Why the pageantry in NXT actually matters

Look, I know what you’re thinking. You tuned into NXT for the hard-hitting strikes and the technical clinics, but next week you’re getting a beauty contest. The announcement that the Mr. NXT Pageant is hitting our screens on June 9 has polarized the internet harder than a polarizing finish to an Iron Man match.

We are currently living in this weird post-Pleasure-of-Competition world where every promotion thinks they need a variety show segment to pad out the runtime. Some fans are absolutely losing their minds, claiming this is the death of serious wrestling. Others are treating it like the second coming of the Attitude Era’s golden, glorious trash.

The split in the marks

If you look at the discourse over on the forums, you’ve got two distinct breeds of wrestling fan screaming into the void. On one hand, you have the gatekeepers who want a strict diet of chain wrestling and stiff forearms. They look at a pageant announcement and see a waste of airtime that could be used for an extra 10 minutes of a title defense.

Then you have the folks who realize wrestling is fundamentally a ridiculous, scripted soap opera for people who like to see guys in spandex throw each other through tables. They see this as an opportunity for character work, maybe some accidental comedy, and a chance for the mid-carders to actually show some personality.

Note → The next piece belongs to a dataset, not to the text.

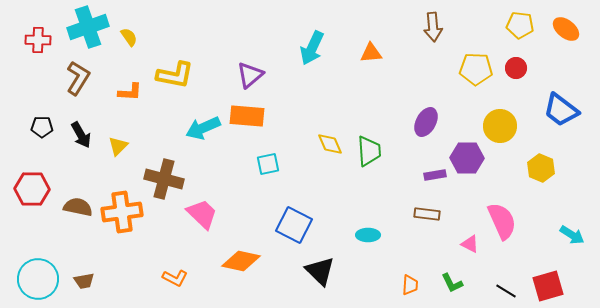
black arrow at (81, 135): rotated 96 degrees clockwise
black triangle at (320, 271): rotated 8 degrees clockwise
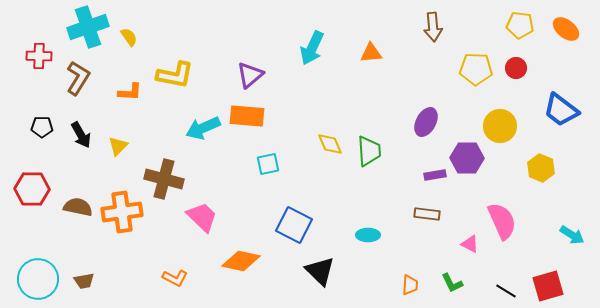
red cross at (38, 40): moved 1 px right, 16 px down
pink trapezoid at (202, 214): moved 3 px down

One commenter pointed out that if you can't get invested in a ridiculous pageant, you’ve probably forgotten why you started watching wrestling in the first place. You need the palate cleanser between the high-octane main event matches to keep the show from feeling like a repetitive grind.

The danger of the filler trap

Let me be the first to throw some shade here, though. This is a gamble. If you look at recent reports on the upcoming June 9 episode, the pressure is on the booking team to make this actually memorable. If this is just five dudes walking around in generic trunks with zero stakes, it’s going to be a disaster.

We have seen this movie before. A segment starts with promise, turns into a drag, and ends with everyone in the arena checking their phones. The booking needs to be tight. If we don’t get at least one surprise run-in or a heel turn during the judging segment, it’s just wasted production budget.

Who wins the debate?

My take? The proponents of the 'variety show' approach win this round. Wrestling is at its best when it doesn't take itself too seriously for two hours straight. If you want pure athletic competition, go watch the Olympics. We are here for the theater of it all.

That said, keep the fluff short. We don’t need 30 minutes of tuxedo-wearing wrestlers pretending they’re on a fashion runway. Give us a solid high-stakes match to bookend the insanity. The sweet spot is a 10-minute segment that advances a feud without nuking the pacing of the entire broadcast.

The skepticism is fair, though. The last time a promotion tried to force 'fun' on us, it usually resulted in a segment that made everyone involved lose their heat. If the Mr. NXT Pageant doesn’t lead to a championship match or a major grudge, it was all for nothing.

Why the timing is everything

We are just 8 days away from the start of the 2026 FIFA World Cup, and the sports world is about to get very crowded. NXT needs these 'talker' segments to stay relevant when casual fans are flipping over to watch matches from across the globe. This isn't just about wrestling fans; it's about making sure your show is loud enough to be noticed.

Is a pageant the best way to do that? Maybe not. I would prefer a brutal cage match or a triple threat feud-ender, but a pageant? It’s different. It’s weird. It forces the audience to pay attention just to see who looks the most uncomfortable, and that adds a layer of reality that is missing from scripted wrestling segments.

If you hate this, you hate fun. If you think this is genius, you’re probably overselling the impact of a glorified fashion show. Somewhere in the middle is the truth: enjoy the chaos for what it is, and pray that the actual wrestling on the show holds up once the tuxedos come off.